Named joint coordinates
================

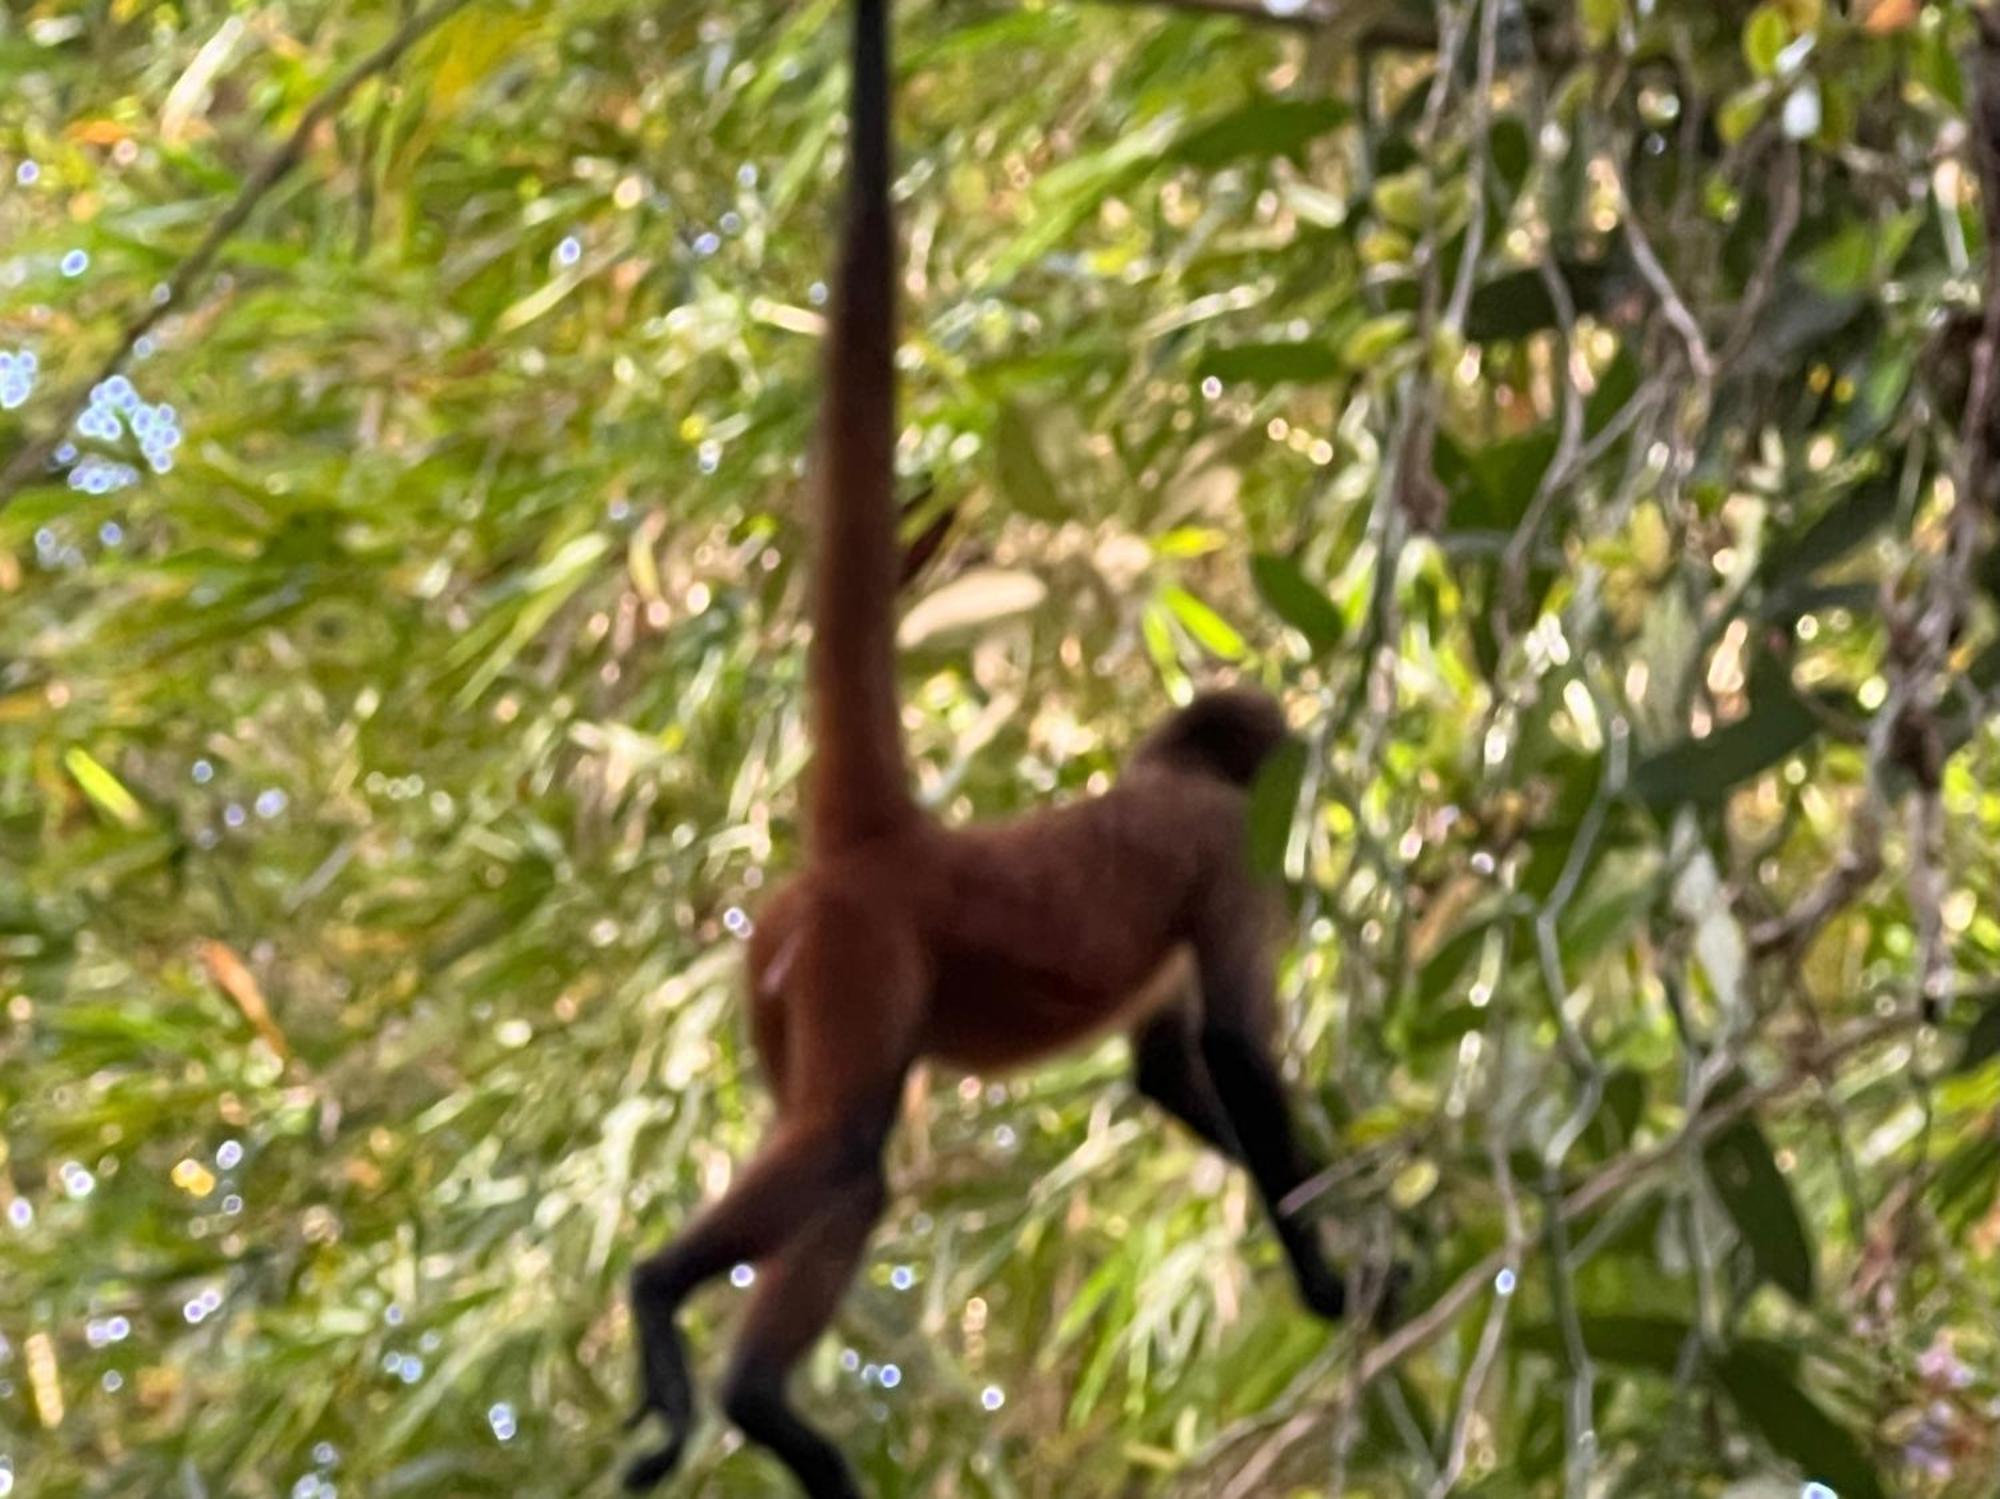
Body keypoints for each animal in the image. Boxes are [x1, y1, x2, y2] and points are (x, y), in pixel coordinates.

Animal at [620, 5, 1376, 1495]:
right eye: (1266, 775)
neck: (1168, 773)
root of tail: (891, 841)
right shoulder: (1225, 849)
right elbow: (1236, 1048)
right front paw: (1334, 1277)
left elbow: (1166, 1066)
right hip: (858, 954)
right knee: (848, 1138)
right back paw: (657, 1296)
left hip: (781, 981)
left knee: (852, 1167)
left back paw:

================

• ACTIVITY: Go through the lines above and count those with the string "right". Reply with the count and nothing more.

• RESPONSE AREA: 7